Start of DATASET EXTRACT
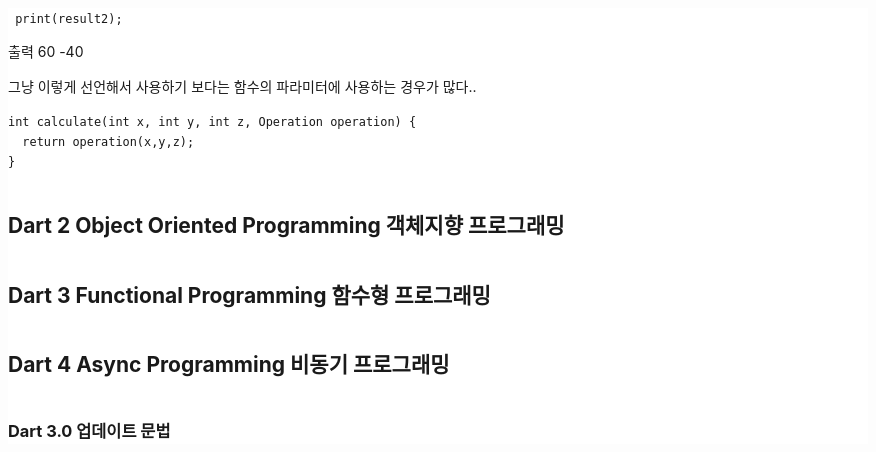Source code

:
 ```
 print(result2);
```
출력
60 
-40

그냥 이렇게 선언해서 사용하기 보다는 함수의 파라미터에 사용하는 경우가 많다..
```
int calculate(int x, int y, int z, Operation operation) {
  return operation(x,y,z);
}
```



#
## Dart 2 Object Oriented Programming 객체지향 프로그래밍


#
## Dart 3 Functional Programming 함수형 프로그래밍


#
## Dart 4 Async Programming 비동기 프로그래밍


#
### Dart 3.0 업데이트 문법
End of DATASET EXTRACT
Among the lines of the entries, count those containing the string "operation" and give only the number.

* [ANSWER SPACE] 2